Christian Perspectives on Grace:


Grace is a divine gift. Catholics differentiate between "sanctifying grace" (a state in which God allows us to participate in His love, life, and plan for the world and the Church) and "actual grace" (the ability God endows us with so that we can live and function, but also the strength He places in us through which we find the ability to live according to His will for our lives). Roman Catholics typically hold that the sacraments are the means by which God’s grace is accessed.

LDS (The Church of Jesus Christ of Latter-day Saints):

Grace is central to LDS theology. While they believe in the necessity of good works, it's understood that salvation is possible only through the grace and atonement of Jesus Christ. Latter-day Saint Christians also believe that it is God’s grace that allows us to breathe, live, move, think and act. Thus, our very existence is evidence of God’s grace.


Evangelicals emphasize the belief in "grace alone" for salvation. This means that salvation is a gift from God, not something one can earn. Grace, for Evangelicals, is never connected to any act, sacrament, or commandment.

Progressive Christianity:

Progressive Christians often view grace as God's unconditional love for all, emphasizing inclusivity and social justice. They believe grace calls them to action, advocating for the marginalized and oppressed. They traditionally believe God’s grace is equally available to the Christian and non-Christian alike.

Grace in Other Religions:


While not "grace" in the Christian sense, many Pagan traditions emphasize the interconnectedness of all things and the gifts the universe bestows freely upon individuals. These gifts, whether they come from deities, ancestors, or the earth, can be likened to grace, in that they are not something the pagan can achieve for him/herself. They are gifts from whatever source has the power to bestow them.

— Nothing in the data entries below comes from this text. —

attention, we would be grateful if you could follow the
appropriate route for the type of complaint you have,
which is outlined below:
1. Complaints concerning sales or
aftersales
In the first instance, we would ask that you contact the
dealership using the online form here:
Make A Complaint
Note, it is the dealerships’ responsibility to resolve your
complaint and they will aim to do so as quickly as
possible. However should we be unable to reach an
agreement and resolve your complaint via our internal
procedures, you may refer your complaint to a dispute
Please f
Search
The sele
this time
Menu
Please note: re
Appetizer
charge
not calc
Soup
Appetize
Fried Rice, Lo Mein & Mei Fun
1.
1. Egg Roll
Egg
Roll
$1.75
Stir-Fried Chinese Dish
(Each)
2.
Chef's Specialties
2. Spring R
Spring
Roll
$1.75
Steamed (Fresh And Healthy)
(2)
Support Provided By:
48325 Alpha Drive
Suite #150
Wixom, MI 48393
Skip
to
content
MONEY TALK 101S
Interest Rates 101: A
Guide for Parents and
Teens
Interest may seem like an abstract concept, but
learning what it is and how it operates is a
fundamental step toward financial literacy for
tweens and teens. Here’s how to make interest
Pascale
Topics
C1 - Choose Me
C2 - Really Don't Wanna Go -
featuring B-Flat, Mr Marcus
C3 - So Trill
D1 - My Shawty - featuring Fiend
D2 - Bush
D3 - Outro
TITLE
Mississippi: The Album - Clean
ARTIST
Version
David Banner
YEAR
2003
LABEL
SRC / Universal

While one denomination of Korean Buddhist–Won Buddhism–has a doctrine of grace (which they define as “that which comes from recognizing and appreciating the indispensable relationships in our lives”), the concept closest to grace in most Buddhist denominations is probably "Metta" or loving-kindness. It's an unconditional love and goodwill that one cultivates for all beings. Additionally, the blessings and guidance of Bodhisattvas, enlightened beings who help others attain enlightenment, can be seen as a form of grace.

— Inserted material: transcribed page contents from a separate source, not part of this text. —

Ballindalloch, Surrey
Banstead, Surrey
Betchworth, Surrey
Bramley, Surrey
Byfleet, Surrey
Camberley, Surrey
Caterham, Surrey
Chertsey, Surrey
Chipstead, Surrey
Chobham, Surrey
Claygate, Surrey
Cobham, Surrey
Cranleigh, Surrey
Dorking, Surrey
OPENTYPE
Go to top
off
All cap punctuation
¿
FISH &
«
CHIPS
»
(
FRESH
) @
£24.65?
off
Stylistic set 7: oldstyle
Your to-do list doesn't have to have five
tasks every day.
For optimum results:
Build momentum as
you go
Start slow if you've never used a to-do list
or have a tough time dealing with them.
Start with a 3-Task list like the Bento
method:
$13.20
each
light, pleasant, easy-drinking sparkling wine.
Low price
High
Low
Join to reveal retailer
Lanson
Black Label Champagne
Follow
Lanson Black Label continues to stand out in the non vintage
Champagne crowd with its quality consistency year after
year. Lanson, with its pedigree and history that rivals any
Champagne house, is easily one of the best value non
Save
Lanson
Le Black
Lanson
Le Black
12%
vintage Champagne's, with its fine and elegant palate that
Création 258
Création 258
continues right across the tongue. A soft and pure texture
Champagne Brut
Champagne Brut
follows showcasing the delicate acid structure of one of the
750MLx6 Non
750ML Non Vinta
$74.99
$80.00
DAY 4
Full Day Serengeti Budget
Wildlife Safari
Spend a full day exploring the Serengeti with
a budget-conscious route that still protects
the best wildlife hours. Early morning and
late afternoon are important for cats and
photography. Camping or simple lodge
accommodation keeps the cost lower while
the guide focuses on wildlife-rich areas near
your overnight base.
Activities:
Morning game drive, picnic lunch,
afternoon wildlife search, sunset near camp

"Kripa" is the Sanskrit term that is often translated as grace. It's the divine favor or blessing from the gods believed to exist, particularly by Bhakti Hindus. Through devotion, these practitioners of Hinduism hold that gods will “short circuit” the consequences of one’s karma and help one get off the “wheel” of reincarnation. Many stories in Hindu scriptures highlight the grace of deities like Lord Krishna, who aids devotees in times of need.

Grace in Islam

In Islam, the concept of grace is deeply intertwined with God's mercy, compassion, and benevolence. While the term "grace" as it's understood in Christian theology might not have a direct equivalent in Islamic texts, the essence of the idea is abundantly present. The Qur'an, Islam's holy book, begins almost every one of its chapters with the phrase "Bismillah-ir-Rahman-ir-Rahim," which translates to "In the name of God, the Most Gracious, the Most Merciful." This invocation serves as a constant reminder of God's boundless grace and mercy towards His creation. Islam’s God (Allah) is said to have 99 names. Among these, the most frequently mentioned are probably "Ar-Rahman" (The Most Gracious) and "Ar-Rahim" (The Most Merciful). These emphasize the centrality of grace in the relationship between God and humanity. Furthermore, the Qur'an often speaks of God's favor and guidance being bestowed upon those who believe and do righteous deeds, which can be seen as a manifestation of His grace. For instance, the Qur'an says: "Indeed, the mercy of Allah is near to the doers of good." (7:56) In Islamic theology, while human beings are accountable for their actions and are encouraged to strive in the path of righteousness, it's understood that it is ultimately by God's grace and mercy that one is guided on the straight path and granted paradise. This balance between personal responsibility and divine grace is a cornerstone of Islamic belief.